Saved data entries:
........

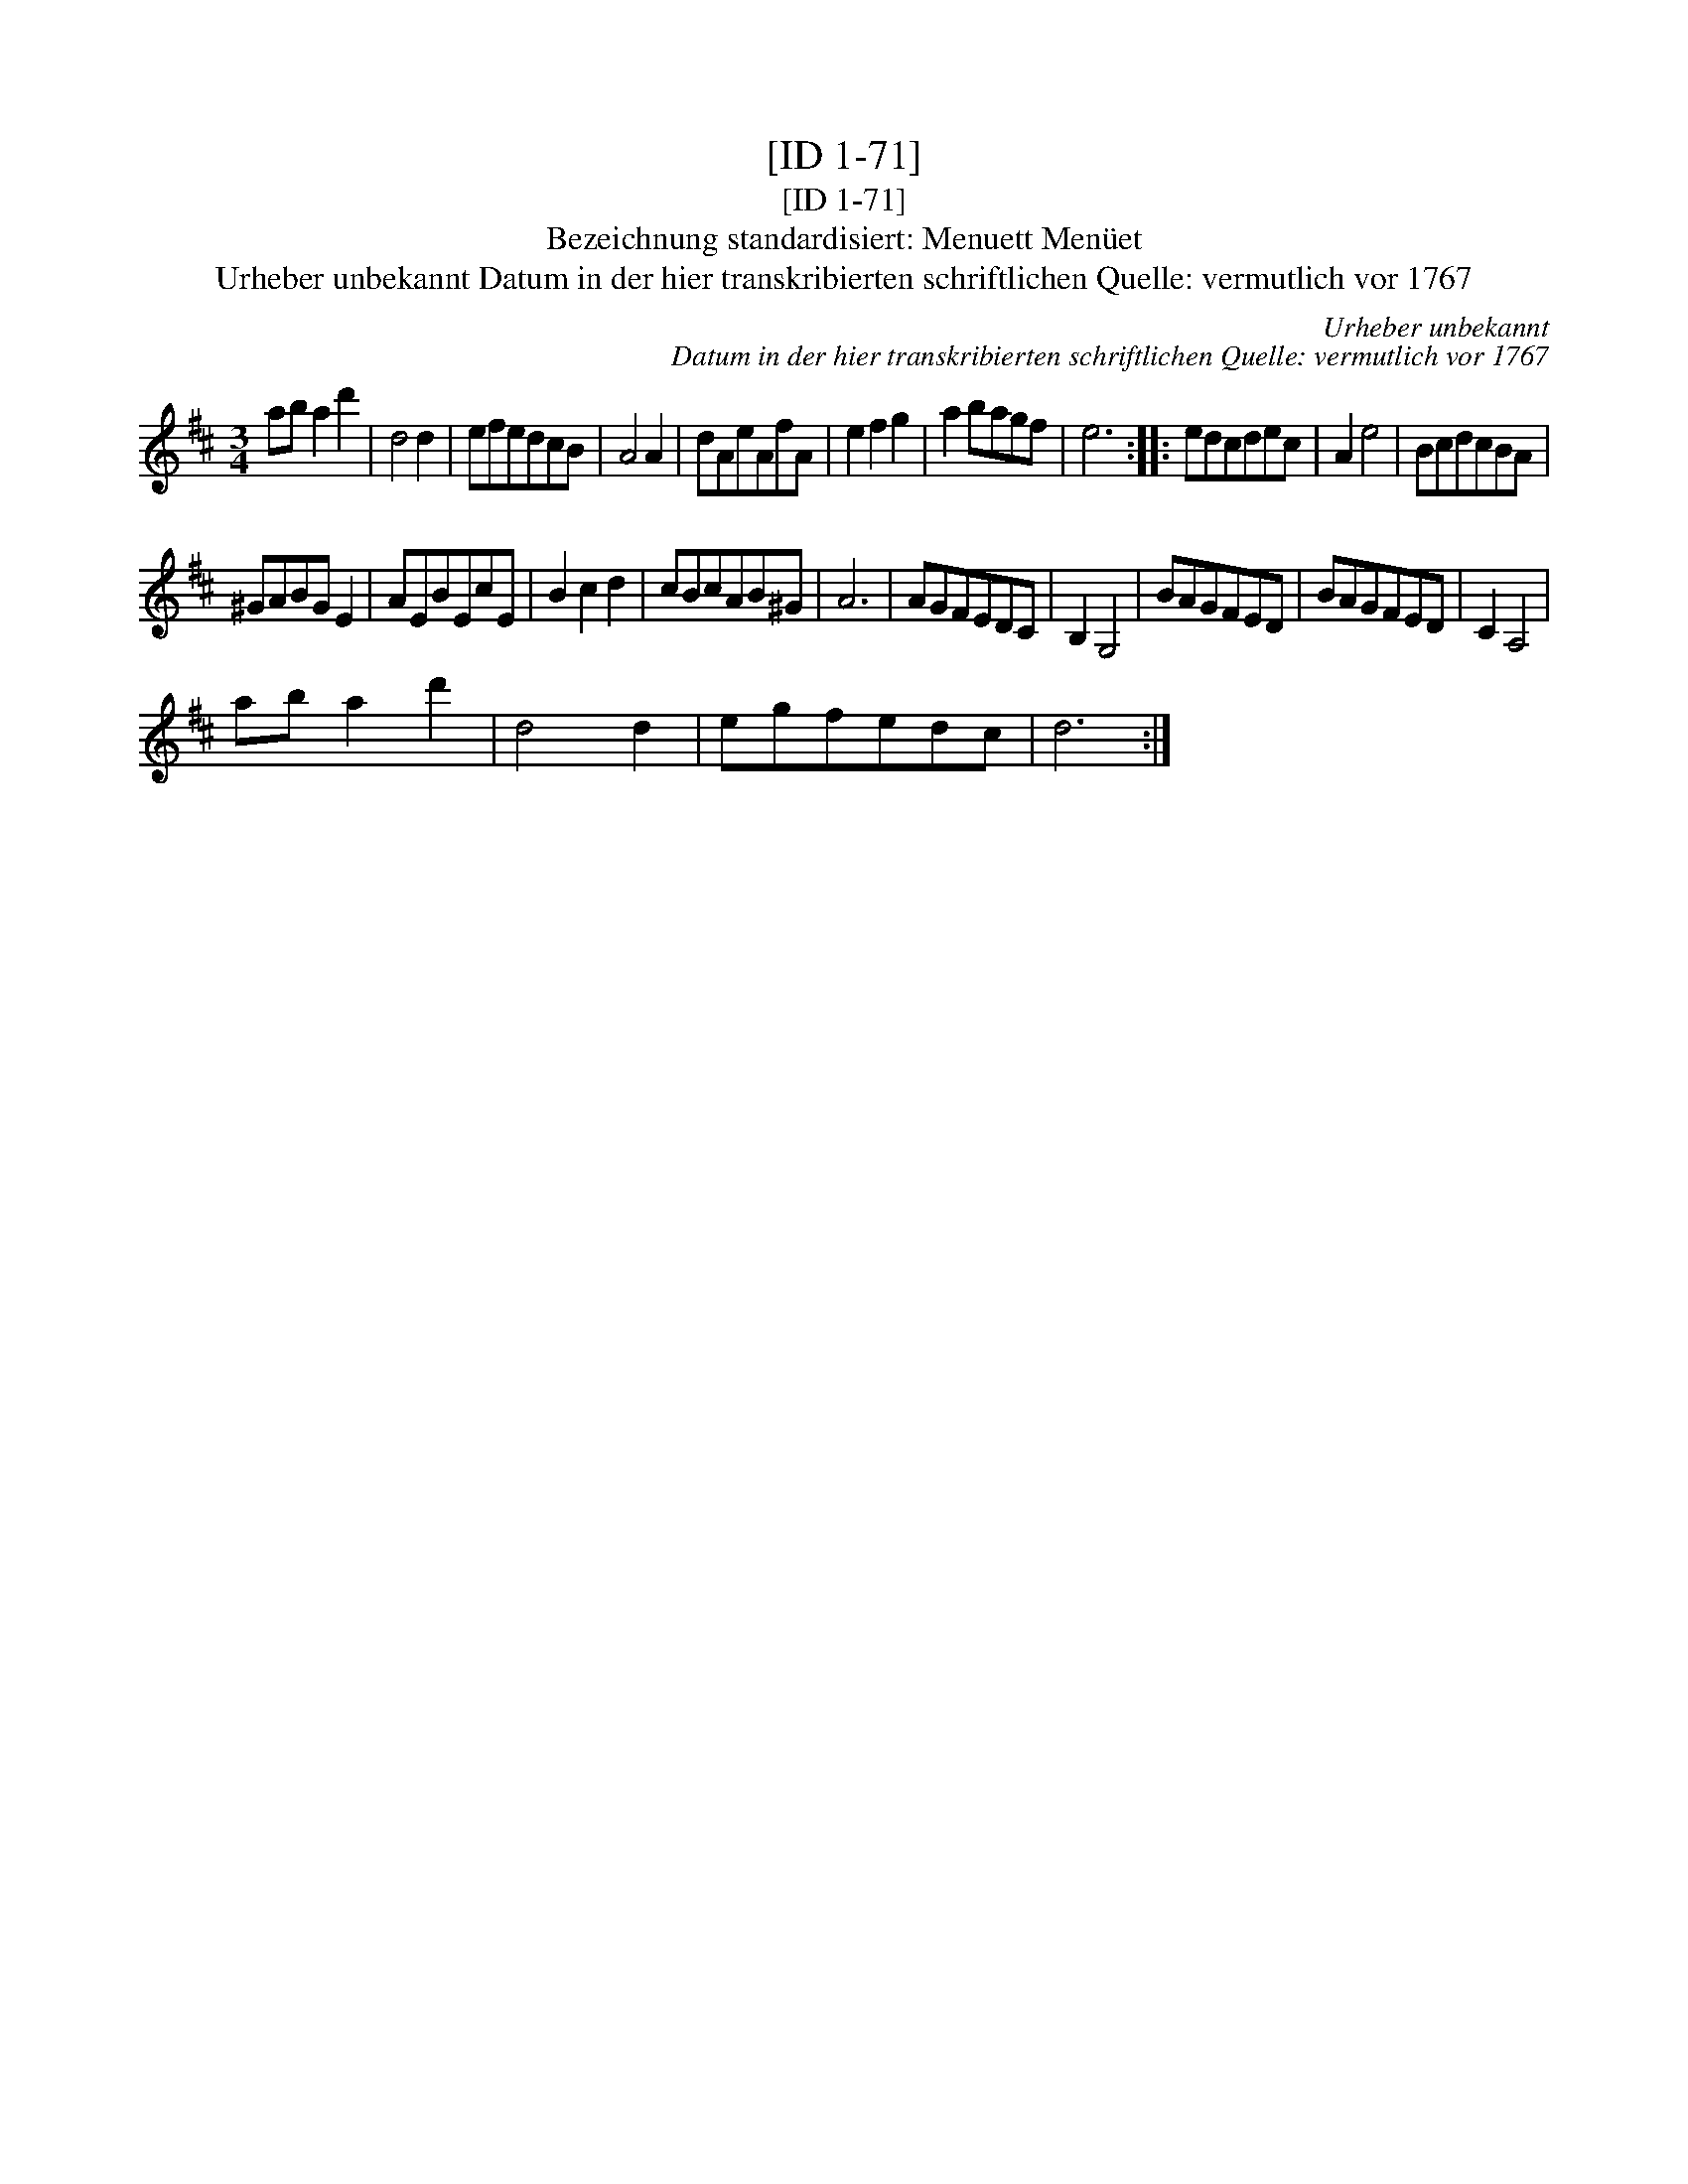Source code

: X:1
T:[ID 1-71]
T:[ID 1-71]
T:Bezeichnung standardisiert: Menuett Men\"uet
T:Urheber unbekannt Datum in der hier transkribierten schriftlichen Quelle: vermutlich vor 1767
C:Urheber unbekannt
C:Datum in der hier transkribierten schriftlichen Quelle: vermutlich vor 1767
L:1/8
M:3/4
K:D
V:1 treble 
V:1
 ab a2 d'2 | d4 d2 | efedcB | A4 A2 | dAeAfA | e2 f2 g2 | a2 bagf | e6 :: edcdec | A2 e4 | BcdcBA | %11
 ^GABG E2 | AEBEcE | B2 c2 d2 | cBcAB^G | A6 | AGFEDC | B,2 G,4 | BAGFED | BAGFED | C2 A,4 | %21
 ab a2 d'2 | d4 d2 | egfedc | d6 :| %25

........

§ JOB
Wherever a line of the entries holds the string "Urheber", copy that line.

§ TASK SOLUTION
T:Urheber unbekannt Datum in der hier transkribierten schriftlichen Quelle: vermutlich vor 1767
C:Urheber unbekannt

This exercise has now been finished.